Optical Dipole Traps
There are many ways of manipulating and confining atoms using electric and magnetic fields. Doppler cooling and magneto-optical traps (MOTs) use the radiation force of photons resonant with transitions in the atoms we wish to cool and/or confine. In an optical lattice trap, the trapping mechanism is the interaction between the radiation-induced dipole in the atom and the intensity gradient of the radiation.
When an atom interacts with a light field, this light causes a shift in the energy levels of the atom. It is the gradient of this energy shift that causes the dipole force. If the frequency of the light is lower than the resonance in the atom, the atom is attracted to the region of highest intensity, which gives the lowest energy state. This type of trap is a conservative trap, which means it does not reduce the temperature or velocity of the atoms it confines in the way that a MOT does. The atoms must therefore be cooled before they can be loaded into such a trap, which is often done by pre-cooling in a MOT. One can think of the dipole trap like a bowl with atoms rolling around inside it. The hotter the atoms, the higher up the bowl they will roll. However, if the atoms are too hot, they will roll up and over the bowl edge and be lost to the trap. The intensity of the laser beams determines the temperature of the atoms the trap will be able to hold, with greater intensity corresponding to a deeper trap, able to hold hotter atoms.
A dipole lattice trap is formed by crossing two laser beams or retro-reflecting a single laser beam back on itself. This causes an interference pattern to form, creating a linear “lattice” pattern of high-intensity regions, each of which can trap atoms in the same way as a dipole trap does. These trapping regions are separated by half the laser wavelength.
Why is an optical lattice trap good for metrology?
An optical lattice can be used to hold an ensemble of atoms during an atomic frequency measurement. This set-up is then called a 'lattice clock'. In other types of neutral atom clocks, including Rb and Cs fountain clocks, the clock atoms have to be released from their trap during a frequency measurement because the incident trapping laser light causes a shift of the atomic energy levels.

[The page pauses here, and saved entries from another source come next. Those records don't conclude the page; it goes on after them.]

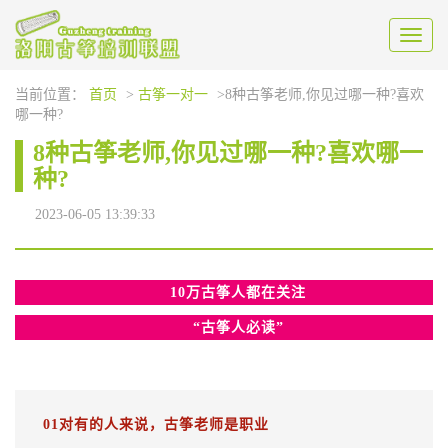
Toggl
naviga
当前位置：
首页
>
古筝一对一
>8种古筝老师,你见过哪一种?喜欢
哪一种?
8种古筝老师,你见过哪一种?喜欢哪一
种?
2023-06-05 13:39:33
10万古筝人都在关注
“古筝人
必读
”
01对有的人来说，古筝老师是职业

This causes the atoms to ballistically expand at the point in the experiment when one wants then to be the most still. Although not too significant for microwave standards, this expansion creates velocity-related frequency shifts that can be quite large for frequency standards based on optical transitions. However, as first proposed by Katori, et al[1], a careful choice of lattice trap laser frequency will shift both the ground and excited states of the clock transition equally. This enables the atoms to be held during the clock measurement, significantly reducing these velocity-related systematic shifts and uncertainties of the clock system. In this way an optical clock made of neutral atoms gains many of the positive features of the single ion optical clock systems, but retains the excellent signal-to-noise ratio and therefore statistics of the neutral atom optical standards. In addition to the confinement that the lattice creates, there are also ways to further cool the atoms once they are being held in a lattice trap, and these lead to further reductions in the systematic uncertainties of the clock system.
- H. Katori et al., Phys. Rev. Lett. 91, 173005 (2003).